Sergey Sokolovsky

Personal information
- Full name: Sergey Vladimirovich Sokolovsky
- Nationality: Soviet Union
- Born: January 19, 1969 (age 57) Krasnoyarsk-45, Krasnoyarsk Krai, Soviet Union
- Height: 176 cm (5 ft 9 in)
- Weight: 68 kg (150 lb)

Sport
- Sport: Swimming
- Strokes: Breaststroke
- Club: "Olimp" (Zelenogorsk), DYUSSH (Krasnoyarsk)
- Coach: Vladimir Avdeev, L.M. Shishkarev

Medal record
European Championships
| Silver medal – second place | Strasbourg 1987 | 200 m breaststroke |
Soviet Union Championships
| Gold medal – first place | 1987 | 200 m breaststroke |
| Silver medal – second place | 1987 | 50 m breaststroke |
| Silver medal – second place | 1987 | 100 m breaststroke |
Soviet Union Short Course Championships
| Gold medal – first place | 1987 | 200 m breaststroke |
| Gold medal – first place | 1988 | 200 m breaststroke |
| Silver medal – second place | 1987 | 100 m breaststroke |
| Silver medal – second place | 1988 | 4×100 m medley relay |
| Silver medal – second place | 1989 | 200 m breaststroke |

= Sergey Sokolovskiy =

Sergey Vladimirovich Sokolovsky (Сергей Владимирович Соколовский; born 19 January 1969 in Krasnoyarsk-45, Krasnoyarsk Krai, Soviet Union) is a former Soviet swimmer specializing in the breaststroke.

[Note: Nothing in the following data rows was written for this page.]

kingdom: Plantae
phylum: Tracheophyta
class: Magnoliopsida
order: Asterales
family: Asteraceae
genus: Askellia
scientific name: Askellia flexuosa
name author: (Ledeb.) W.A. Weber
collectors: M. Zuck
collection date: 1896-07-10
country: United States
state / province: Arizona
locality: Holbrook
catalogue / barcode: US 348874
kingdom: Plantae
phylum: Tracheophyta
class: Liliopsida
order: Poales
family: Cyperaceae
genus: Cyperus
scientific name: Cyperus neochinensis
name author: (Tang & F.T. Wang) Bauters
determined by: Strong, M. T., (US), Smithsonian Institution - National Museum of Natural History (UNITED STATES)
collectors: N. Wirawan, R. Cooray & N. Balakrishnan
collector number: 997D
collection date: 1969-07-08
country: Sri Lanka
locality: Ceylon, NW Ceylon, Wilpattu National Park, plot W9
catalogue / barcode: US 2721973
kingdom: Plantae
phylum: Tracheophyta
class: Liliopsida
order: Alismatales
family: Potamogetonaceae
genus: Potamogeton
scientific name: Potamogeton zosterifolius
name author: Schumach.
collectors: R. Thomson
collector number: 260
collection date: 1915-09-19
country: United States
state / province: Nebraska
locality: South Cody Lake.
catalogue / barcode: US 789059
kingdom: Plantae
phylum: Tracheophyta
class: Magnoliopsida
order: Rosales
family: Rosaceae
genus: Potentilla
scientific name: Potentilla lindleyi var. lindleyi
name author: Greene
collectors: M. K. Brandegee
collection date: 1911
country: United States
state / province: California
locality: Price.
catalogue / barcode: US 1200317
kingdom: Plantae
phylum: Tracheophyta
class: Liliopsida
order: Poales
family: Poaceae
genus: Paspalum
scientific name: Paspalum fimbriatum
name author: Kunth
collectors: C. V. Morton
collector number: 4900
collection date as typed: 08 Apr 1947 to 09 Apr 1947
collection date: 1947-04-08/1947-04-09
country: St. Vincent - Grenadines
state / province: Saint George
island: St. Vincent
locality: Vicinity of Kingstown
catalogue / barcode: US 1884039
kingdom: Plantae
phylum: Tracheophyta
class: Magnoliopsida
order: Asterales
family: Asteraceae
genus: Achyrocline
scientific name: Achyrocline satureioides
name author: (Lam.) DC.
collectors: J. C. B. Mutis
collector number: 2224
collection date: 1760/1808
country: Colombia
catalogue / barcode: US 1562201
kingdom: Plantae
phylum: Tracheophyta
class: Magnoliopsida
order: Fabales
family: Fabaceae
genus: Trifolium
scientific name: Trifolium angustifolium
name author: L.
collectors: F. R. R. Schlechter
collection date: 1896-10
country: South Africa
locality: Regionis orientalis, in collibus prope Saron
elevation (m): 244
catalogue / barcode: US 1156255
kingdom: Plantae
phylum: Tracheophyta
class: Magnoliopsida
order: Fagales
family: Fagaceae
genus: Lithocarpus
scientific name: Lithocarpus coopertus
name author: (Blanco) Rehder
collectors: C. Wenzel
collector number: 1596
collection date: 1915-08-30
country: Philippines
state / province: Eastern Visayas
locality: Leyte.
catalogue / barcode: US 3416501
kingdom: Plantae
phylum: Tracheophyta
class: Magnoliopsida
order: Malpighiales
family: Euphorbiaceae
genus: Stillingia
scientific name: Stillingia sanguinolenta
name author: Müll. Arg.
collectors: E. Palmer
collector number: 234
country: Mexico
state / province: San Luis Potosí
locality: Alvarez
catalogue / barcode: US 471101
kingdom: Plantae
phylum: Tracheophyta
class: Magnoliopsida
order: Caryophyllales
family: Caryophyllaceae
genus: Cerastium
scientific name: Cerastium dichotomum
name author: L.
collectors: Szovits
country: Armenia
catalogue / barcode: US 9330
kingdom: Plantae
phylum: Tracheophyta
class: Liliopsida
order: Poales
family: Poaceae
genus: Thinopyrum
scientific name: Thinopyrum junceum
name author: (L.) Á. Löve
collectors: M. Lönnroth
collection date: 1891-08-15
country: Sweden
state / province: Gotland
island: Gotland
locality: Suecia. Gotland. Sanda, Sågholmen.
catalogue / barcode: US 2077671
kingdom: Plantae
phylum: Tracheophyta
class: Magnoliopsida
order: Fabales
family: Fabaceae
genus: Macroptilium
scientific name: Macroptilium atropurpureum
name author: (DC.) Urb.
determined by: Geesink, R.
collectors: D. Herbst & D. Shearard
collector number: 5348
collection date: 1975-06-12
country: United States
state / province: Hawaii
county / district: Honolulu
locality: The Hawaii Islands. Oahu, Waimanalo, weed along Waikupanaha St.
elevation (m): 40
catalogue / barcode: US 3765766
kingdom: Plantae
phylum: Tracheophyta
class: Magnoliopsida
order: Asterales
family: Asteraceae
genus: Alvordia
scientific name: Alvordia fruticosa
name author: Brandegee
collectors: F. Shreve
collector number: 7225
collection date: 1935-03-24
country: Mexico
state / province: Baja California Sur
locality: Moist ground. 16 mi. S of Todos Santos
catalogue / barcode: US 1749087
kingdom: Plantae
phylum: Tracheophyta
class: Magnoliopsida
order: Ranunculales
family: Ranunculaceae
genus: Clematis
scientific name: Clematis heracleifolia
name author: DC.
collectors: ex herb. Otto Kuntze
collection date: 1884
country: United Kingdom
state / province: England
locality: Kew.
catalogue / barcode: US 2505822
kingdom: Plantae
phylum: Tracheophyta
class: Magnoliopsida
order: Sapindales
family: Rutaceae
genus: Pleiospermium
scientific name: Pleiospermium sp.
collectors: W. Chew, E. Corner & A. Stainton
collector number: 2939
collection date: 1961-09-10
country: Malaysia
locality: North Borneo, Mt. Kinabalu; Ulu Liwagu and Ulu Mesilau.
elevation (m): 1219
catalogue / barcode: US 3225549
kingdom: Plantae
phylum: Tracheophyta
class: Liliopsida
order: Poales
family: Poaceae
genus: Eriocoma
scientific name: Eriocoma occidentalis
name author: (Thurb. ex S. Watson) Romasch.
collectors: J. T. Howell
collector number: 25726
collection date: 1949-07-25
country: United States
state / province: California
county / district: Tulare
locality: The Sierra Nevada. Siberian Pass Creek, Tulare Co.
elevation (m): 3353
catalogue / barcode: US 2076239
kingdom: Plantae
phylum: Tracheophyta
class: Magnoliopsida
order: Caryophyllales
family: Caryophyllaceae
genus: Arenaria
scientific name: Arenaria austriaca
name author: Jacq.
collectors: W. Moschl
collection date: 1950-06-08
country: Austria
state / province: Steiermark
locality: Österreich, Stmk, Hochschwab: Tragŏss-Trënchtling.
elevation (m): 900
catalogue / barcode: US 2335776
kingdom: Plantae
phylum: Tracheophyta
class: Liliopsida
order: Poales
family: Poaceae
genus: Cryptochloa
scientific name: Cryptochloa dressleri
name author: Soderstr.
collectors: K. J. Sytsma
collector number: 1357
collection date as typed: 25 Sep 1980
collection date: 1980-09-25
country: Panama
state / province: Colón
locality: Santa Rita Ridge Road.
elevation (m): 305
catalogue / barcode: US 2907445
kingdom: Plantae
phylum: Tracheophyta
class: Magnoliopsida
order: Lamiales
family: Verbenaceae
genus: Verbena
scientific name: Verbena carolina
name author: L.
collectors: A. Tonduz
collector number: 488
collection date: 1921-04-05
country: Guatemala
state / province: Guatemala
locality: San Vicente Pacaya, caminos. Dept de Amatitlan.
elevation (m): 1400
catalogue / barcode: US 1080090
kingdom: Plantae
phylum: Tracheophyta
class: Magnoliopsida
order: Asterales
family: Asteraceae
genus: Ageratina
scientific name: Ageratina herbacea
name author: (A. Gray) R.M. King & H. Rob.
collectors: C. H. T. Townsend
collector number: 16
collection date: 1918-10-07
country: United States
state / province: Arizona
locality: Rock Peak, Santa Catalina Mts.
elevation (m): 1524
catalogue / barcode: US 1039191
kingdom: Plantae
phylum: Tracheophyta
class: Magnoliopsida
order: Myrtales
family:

He is a silver medalist of the 1987 European Aquatics Championships, a multiple-time champion and medalist of the USSR championships, and a USSR record holder. Member of the USSR national team from 1985 to 1990. Master of Sport of the USSR, International Class (1987).

== Biography ==
Sokolovsky began swimming in 1977 at the youth sports school in Krasnoyarsk under the guidance of coach Vladimir Avdeev. In 1989, he graduated from the Siberian Academy of Physical Culture (formerly known as the Omsk Institute of Physical Culture).

== Career ==

| Result | Competition | Event |
|---|---|---|
| Silver | 1987 European Aquatics Championships | 200 m breaststroke |
| Gold | USSR Championships 1987 | 200 m breaststroke |
| Gold | USSR Short Course Championships 1987 | 200 m breaststroke |
| Gold | USSR Short Course Championships 1988 | 200 m breaststroke |

Three-time USSR champion and multiple-time medalist.

Champion and medalist of the Spartakiad of the Peoples of the USSR.

USSR record holder.

Winner of the USSR vs. GDR dual meet (1986, 200 m breaststroke – 2:18.75).